Input material:
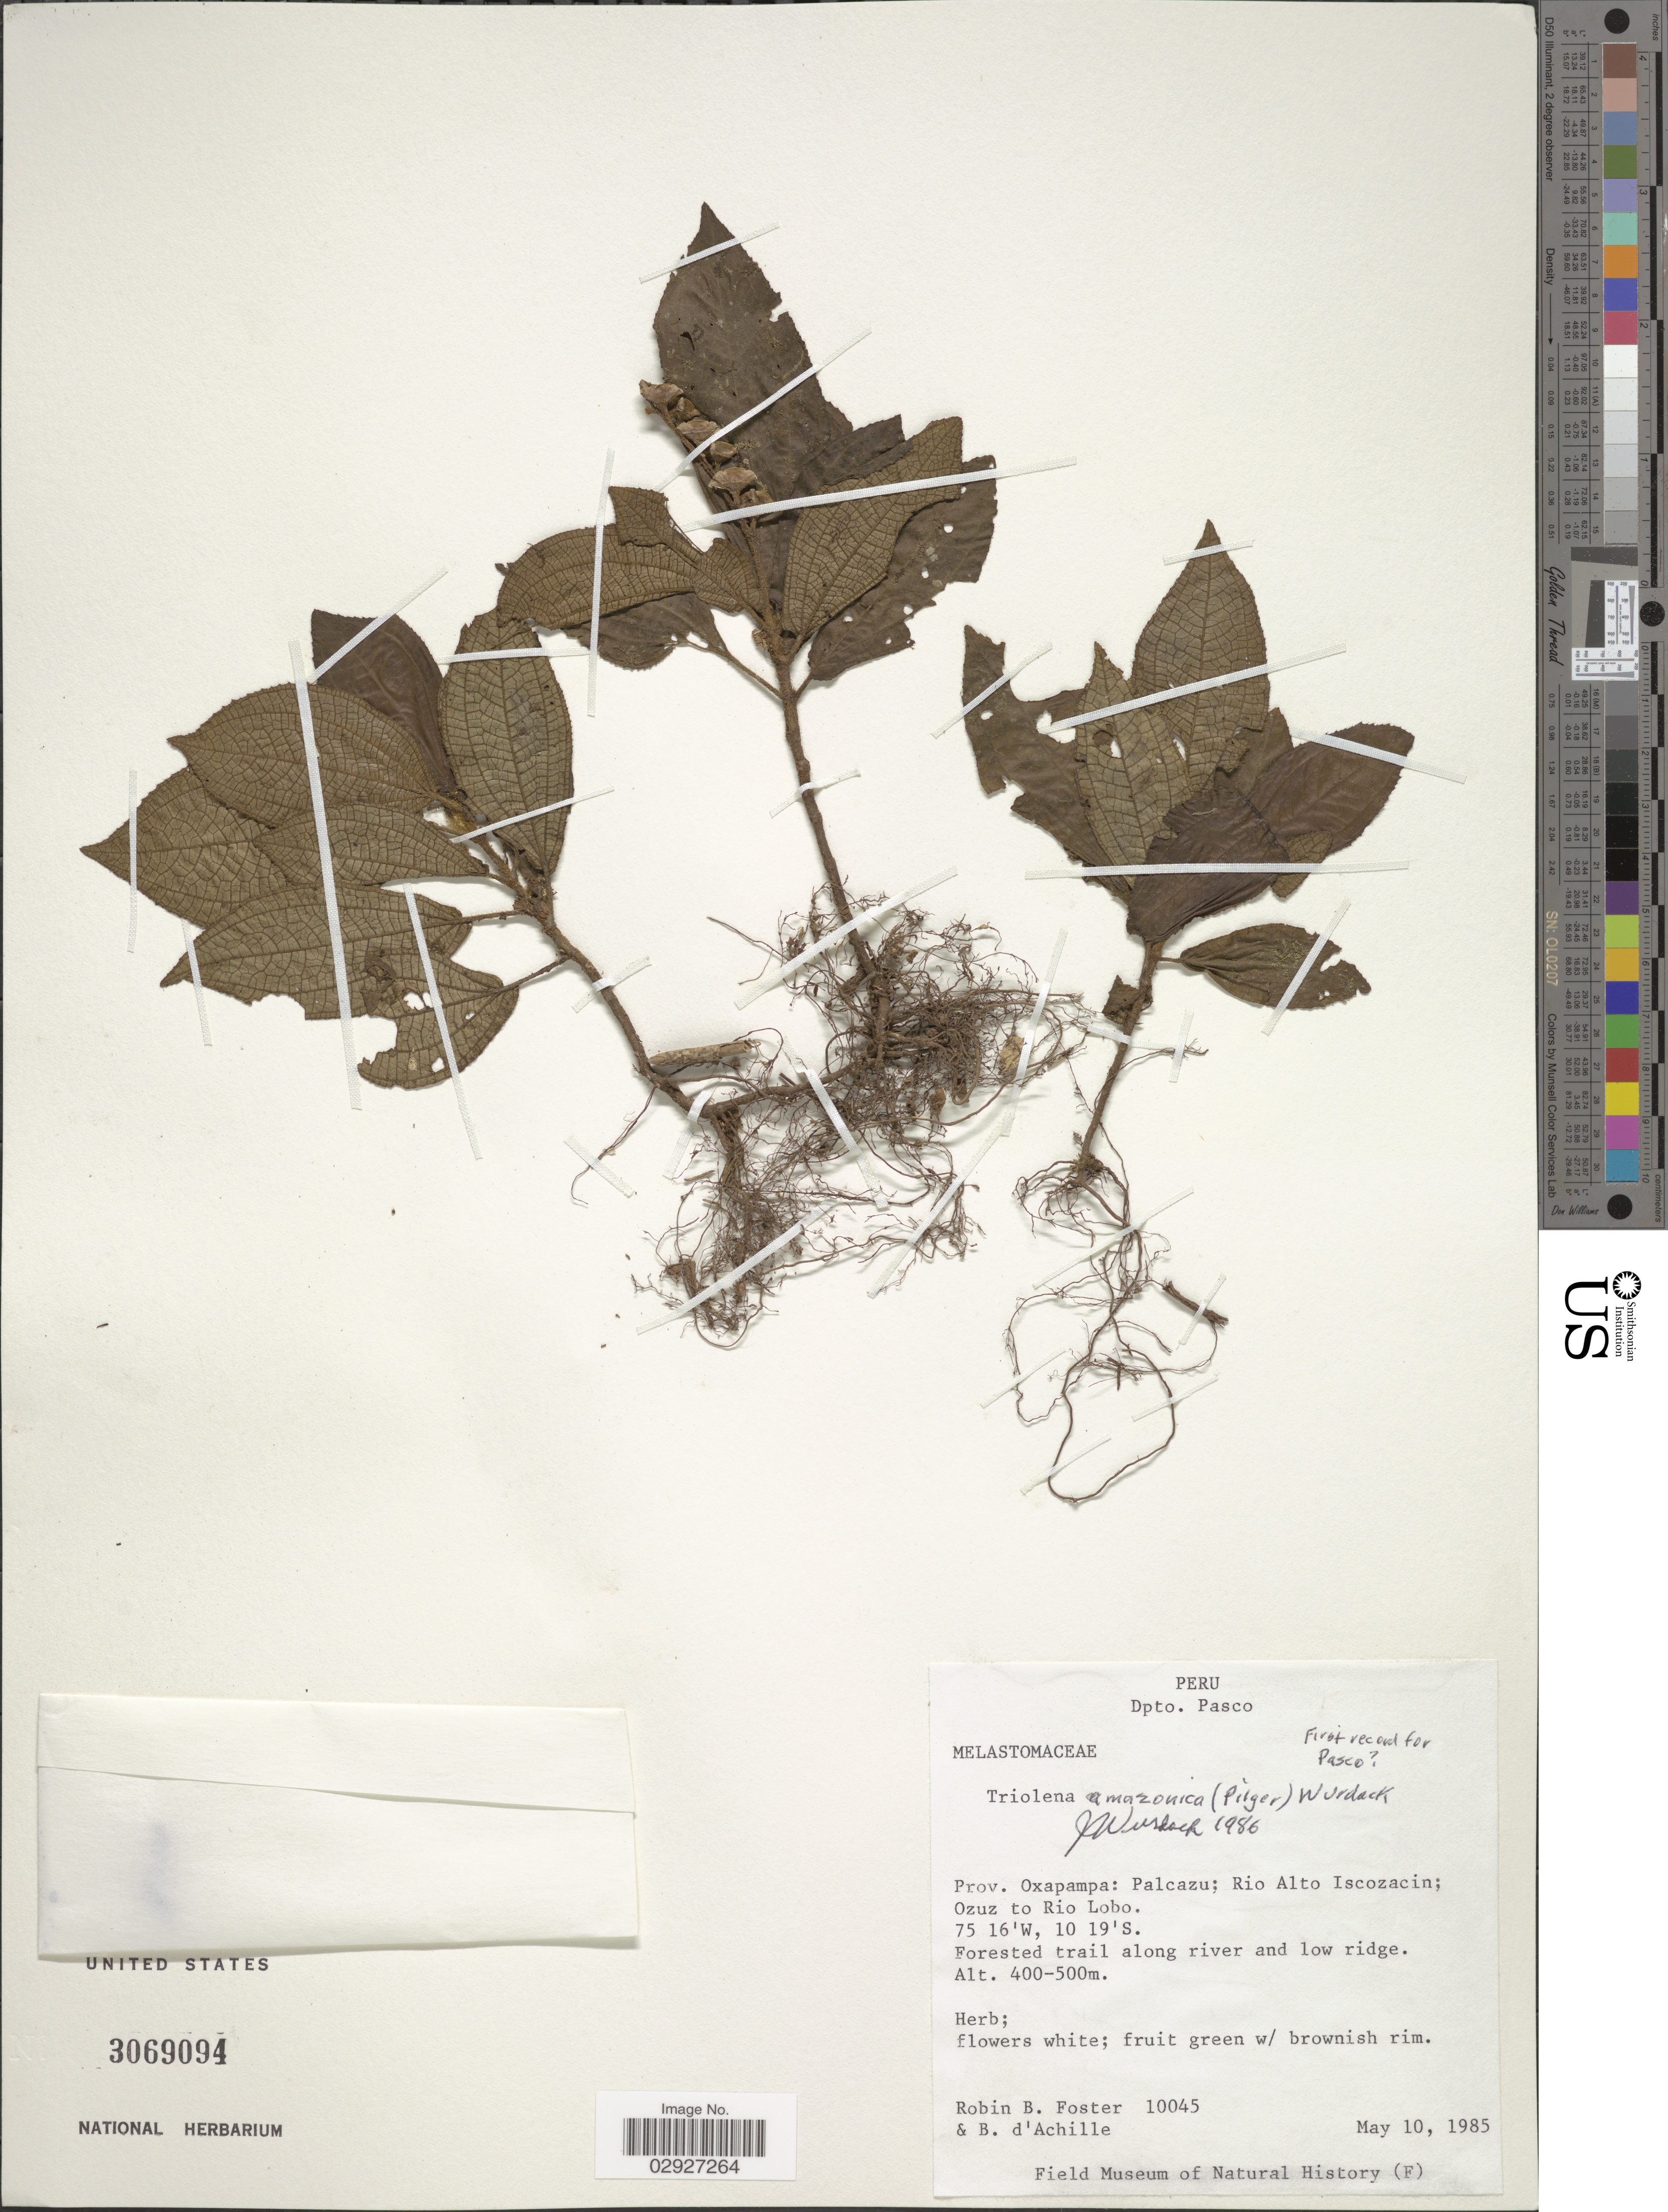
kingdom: Plantae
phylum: Tracheophyta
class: Magnoliopsida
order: Myrtales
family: Melastomataceae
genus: Triolena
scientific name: Triolena amazonica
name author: (Pilg.)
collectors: R. B. Foster & B. d'Achille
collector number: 10045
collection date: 1985-05-10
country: Peru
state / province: Pasco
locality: Dpto. Pasco, Prov. Oxapampa: Palcazu: Rio Alto Iscozacin, Ozuz to Rio Lobo.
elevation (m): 400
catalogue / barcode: US 3069094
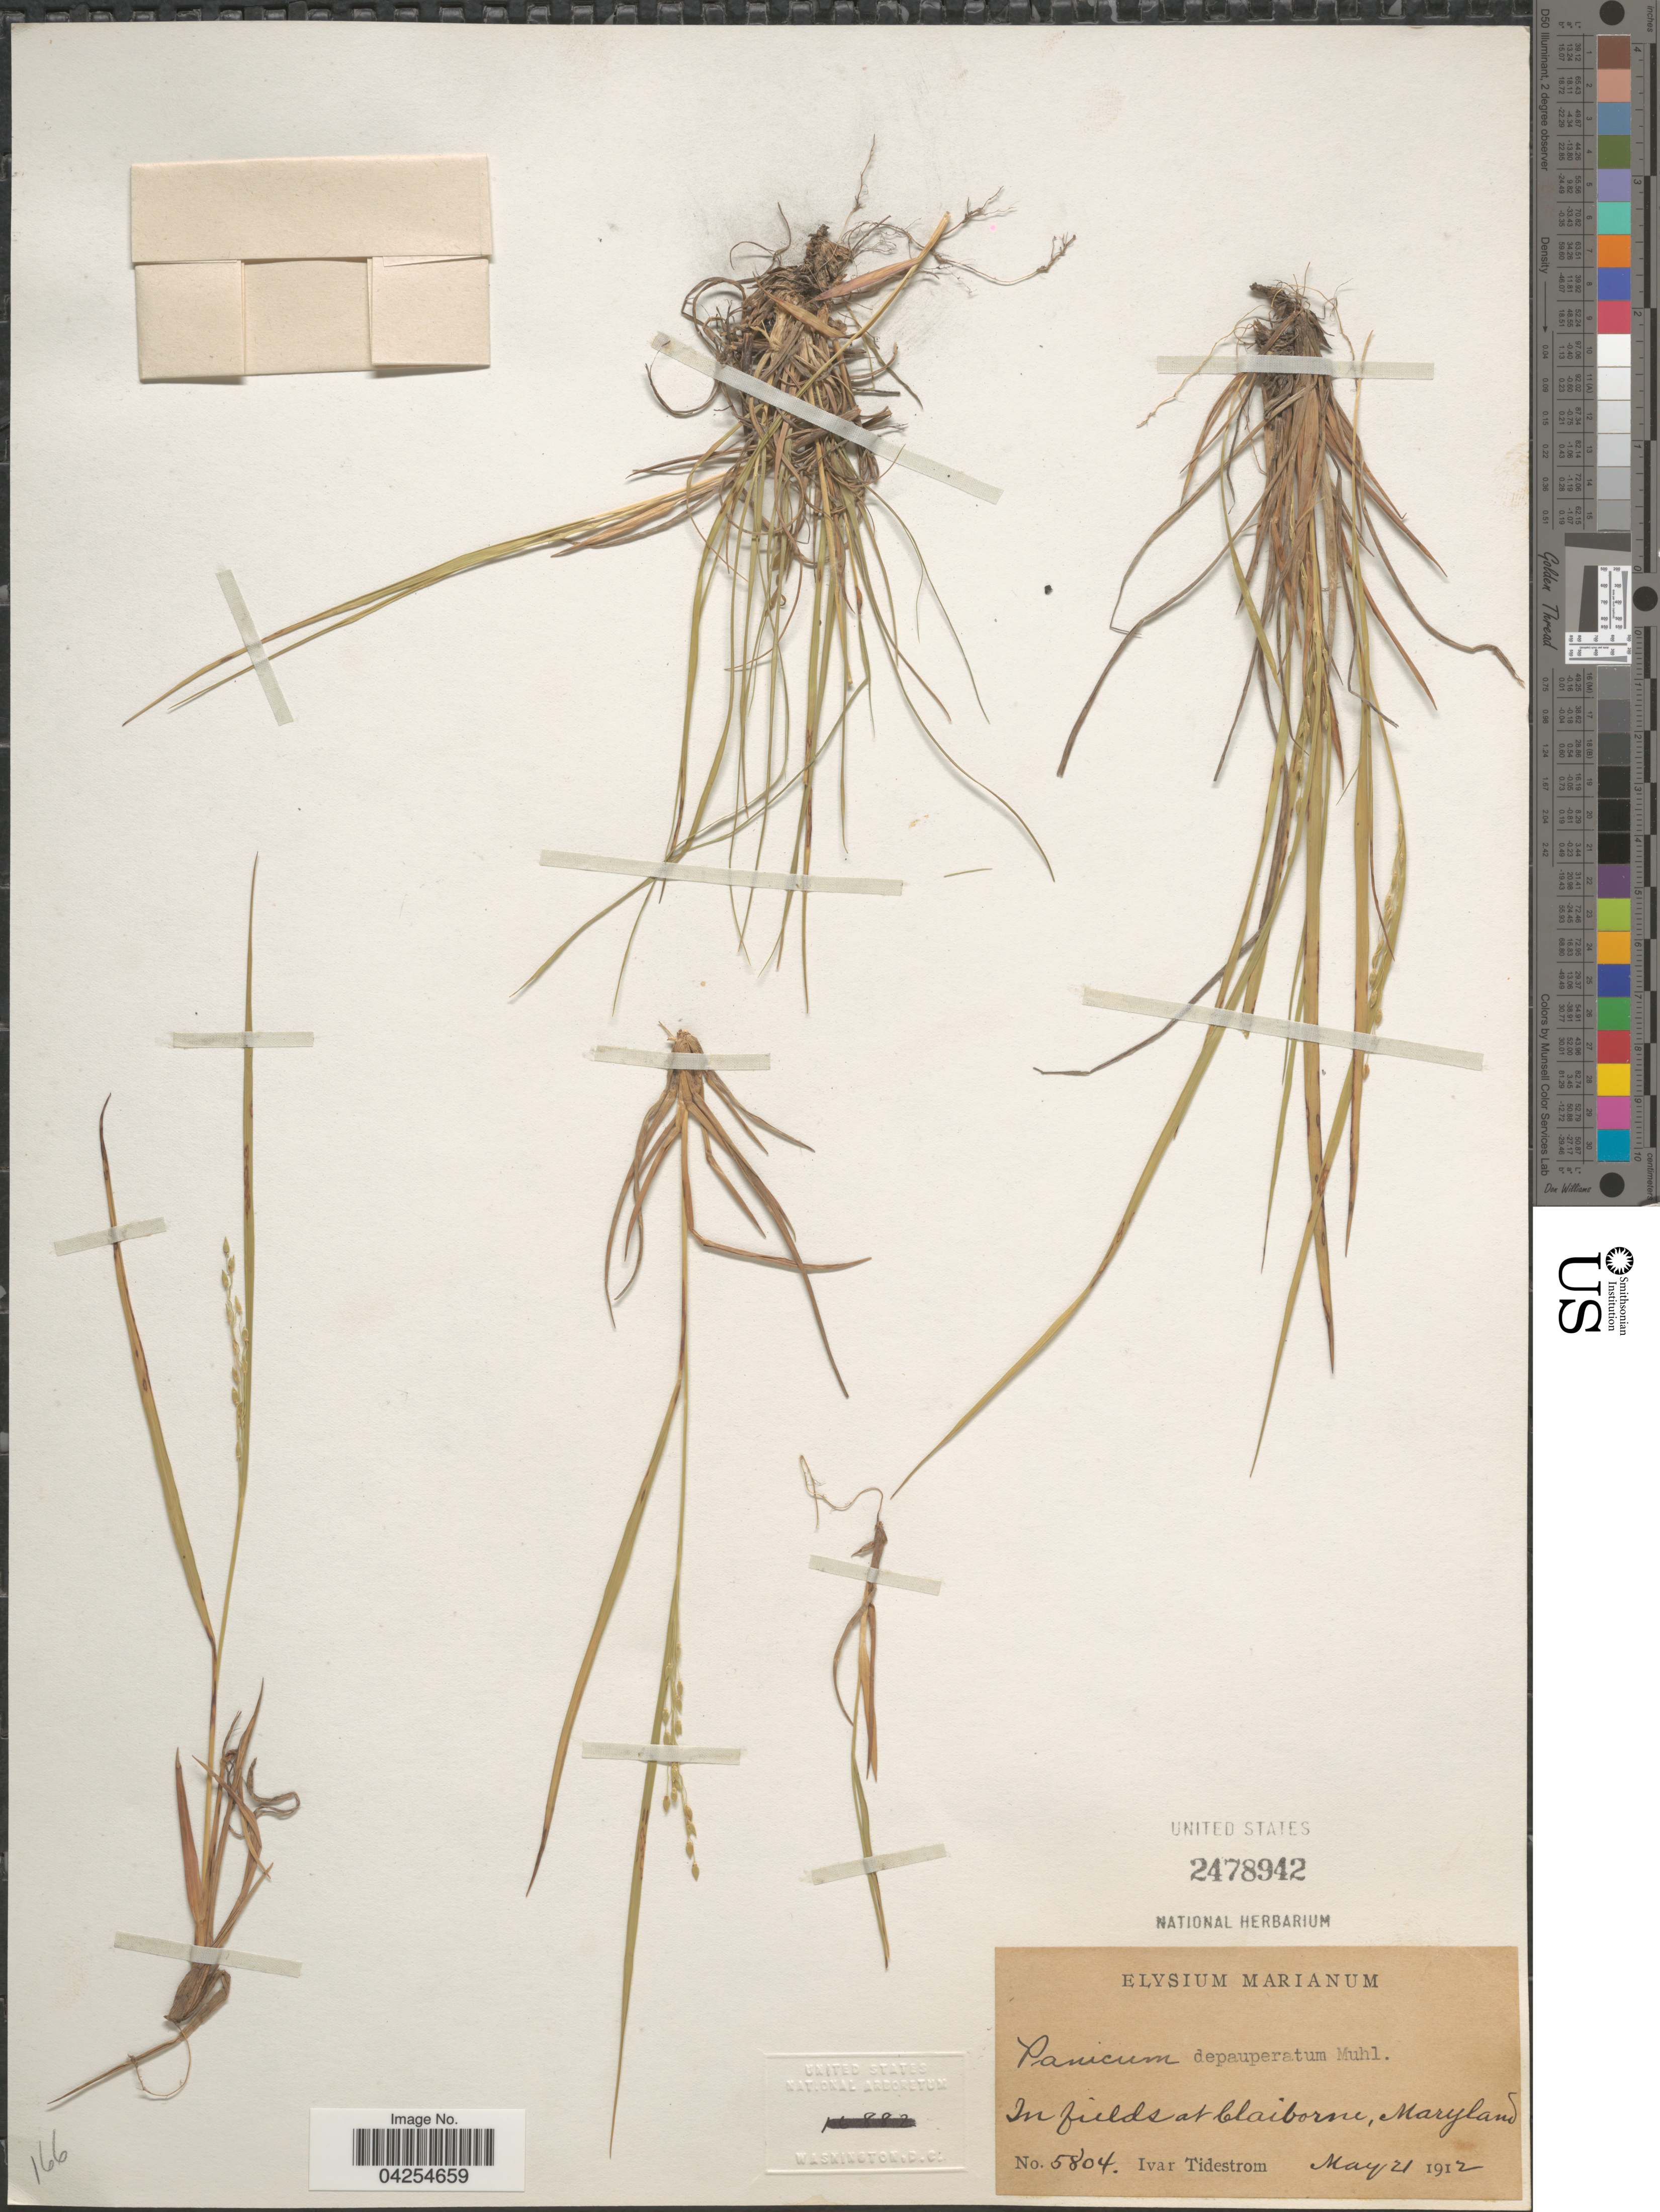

Job:
Rewrite the lines of the records above with "locality" swapped for "site" and nothing else changed, omitting the pictures.

Full solution:
kingdom: Plantae
phylum: Tracheophyta
class: Magnoliopsida
order: Myrtales
family: Melastomataceae
genus: Triolena
scientific name: Triolena amazonica
name author: (Pilg.)
collectors: R. B. Foster & B. d'Achille
collector number: 10045
collection date: 1985-05-10
country: Peru
state / province: Pasco
site: Dpto. Pasco, Prov. Oxapampa: Palcazu: Rio Alto Iscozacin, Ozuz to Rio Lobo.
elevation (m): 400
catalogue / barcode: US 3069094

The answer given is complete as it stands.